Lives lost in the Middle East must be honoured by redoubling efforts for peace

© David Woolfall/CC BY 3.0

The explosion of armed conflict and violence we have seen over the past week in the Middle East is highly concerning. I am deeply distressed by the civilian casualties in both Israel and Palestine. My thoughts are with the families who have lost innocent loved ones during this time. We must never lose sight of the fact that, behind the numbers and the statistics, are individual men, women and children. The pain for their friends and families is unimaginable.

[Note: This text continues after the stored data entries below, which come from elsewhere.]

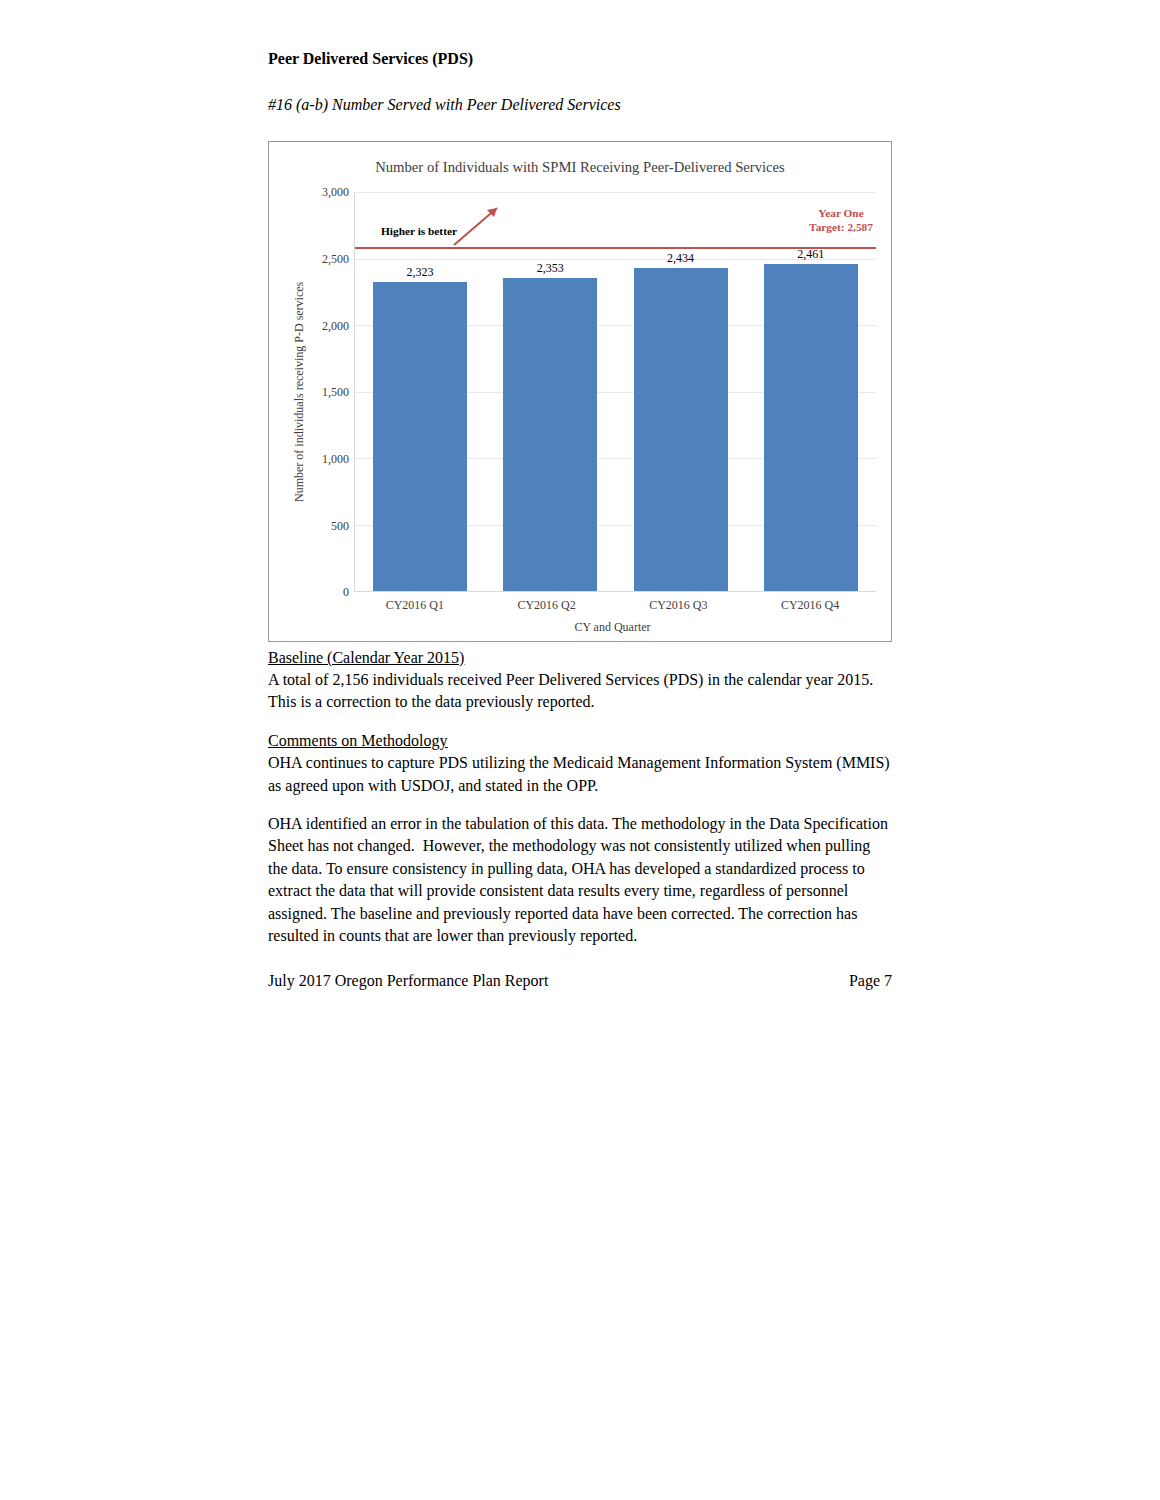Peer Delivered Services (PDS)
#16 (a-b) Number Served with Peer Delivered Services
Number of Individuals with SPMI Receiving Peer-Delivered Services
Number of individuals receiving P-D services
3,000
2,500
2,000
1,500
1,000
500
0
Higher is better
Year One
Target: 2,587
2,323
2,353
2,434
2,461
CY2016 Q1
CY2016 Q2
CY2016 Q3
CY2016 Q4
CY and Quarter
Baseline (Calendar Year 2015)
A total of 2,156 individuals received Peer Delivered Services (PDS) in the calendar year 2015. This is a correction to the data previously reported.
Comments on Methodology
OHA continues to capture PDS utilizing the Medicaid Management Information System (MMIS) as agreed upon with USDOJ, and stated in the OPP.
OHA identified an error in the tabulation of this data. The methodology in the Data Specification Sheet has not changed. However, the methodology was not consistently utilized when pulling the data. To ensure consistency in pulling data, OHA has developed a standardized process to extract the data that will provide consistent data results every time, regardless of personnel assigned. The baseline and previously reported data have been corrected. The correction has resulted in counts that are lower than previously reported.
July 2017 Oregon Performance Plan Report Page 7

These tragic events remind us that violence will never be the solution to the Israeli-Palestinian conflict. That’s why Labour Friends of Israel is calling for calm and an immediate de-escalation by all sides. There is a serious need for mature leadership – from Israelis and Palestinians – to work to defuse tensions and to end all unacceptable attacks on civilians without delay.

This weekend, we witnessed scenes of repulsive antisemitism in our country. For the last five years, we have been warned about where an extreme hatred of Israel and ‘Zionists’ could lead. Sadly, too many chose to ignore those warnings or to believe that they could continue to stoke rhetoric against the world’s only Jewish state without consequence. Let this weekend’s events end the argument: anti-Zionist antisemitism is a clear and present danger to Jews in Britain and around the world and we must speak out against it loudly and unequivocally.

The conflict between Israelis and the Palestinians is not one of victims and villains. As the Israeli novelist Amos Oz has said, this conflict is not a “struggle between good and evil, rather it is a tragedy in the ancient and most precise sense of the word: a clash between right and right, a clash between one very powerful, deep and convincing claim, and another very different but no less convincing, no less powerful, no less humane claim”. To dismiss the legitimacy of either the Israelis or the Palestinians is to perpetuate the problem.

Look at what has happened over the last week. More than 3,000 rockets have been fired indiscriminately at Israeli towns and cities by Hamas and other terrorist groups. These are not aimed at military targets, but at residential areas in order to create terror and maximise civilian casualties. We should be in absolutely no doubt that they are reprehensible terrorist attacks. There is no equivalence between the indiscriminate actions of Hamas and the targeted military response by a democratic ally with the right to self-defence.

Joe Biden’s administration has been unequivocal on this matter, with Secretary of State Tony Blinken stating: “There is a very clear, absolute distinction between the terrorist organisation Hamas that is indiscriminately raining down rockets targeting civilians, and Israel’s response defending itself targeting the terrorists.”

Israel has invested in unprecedented measures to keep its citizens safe due to the indiscriminate attacks Israelis face. The ‘iron dome’ defence system shoots rockets out of the sky. Israeli homes are built to include a bomb shelter. Compare this with the actions of Hamas, who not only construct terror tunnels instead of bomb shelters but purposefully endanger Gazans by deliberately using civilian areas to store and fire rockets. Even with Israel’s efforts to protect civilians, some rockets still get through and kill innocent people.

Last Wednesday, five-year-old Ido Avigal lost his life after rocket shrapnel punctured the window of his shelter. 52-year-old Khalil Awwad, and his 16-year-old daughter, Nadeen, were killed when a rocket landed near their car in the city of Lod. Theirs was an Arab Israeli family, prompting the local mayor to say that “Hamas missiles do not differentiate between Jews and Arabs”. An Indian migrant, 32-year-old Soumya Santosh, died when a rocket crashed into the Ashkelon home where she was caring for an 80-year-old woman. The nearest rocket shelter was at least a minute’s run away from the elderly woman’s home and the pair did not manage to reach it in time.

It is certainly the case that Israel is attempting to minimise civilian casualties. We know that the Israeli strikes have been targeted at senior Hamas military and intelligence operatives, its terror tunnels and rocket-launching facilities and infrastructure. But we must recognise that there can be no guaranteed failsafe measures in such a conflict and there have undoubtedly been many innocent Palestinian casualties, including 58 children, which is a matter of deep sadness.

Both Palestinian and Israeli mothers alike have had to bury their children over the last week. This must never be allowed to happen again. And the best way to honour those on both sides who have tragically lost their lives is to redouble our efforts for peace. However complex and difficult the roots of this conflict, there is only one way to bring it to an end, which is through a two-state solution. This, in turn, will only be achieved by the resumption of direct negotiations between the Israeli government and the Palestinian Authority. The peoples of Israel and Palestine have been let down for too long by their leaders, who have failed to show the courage and imagination to bring this conflict to an end. They deserve so much better.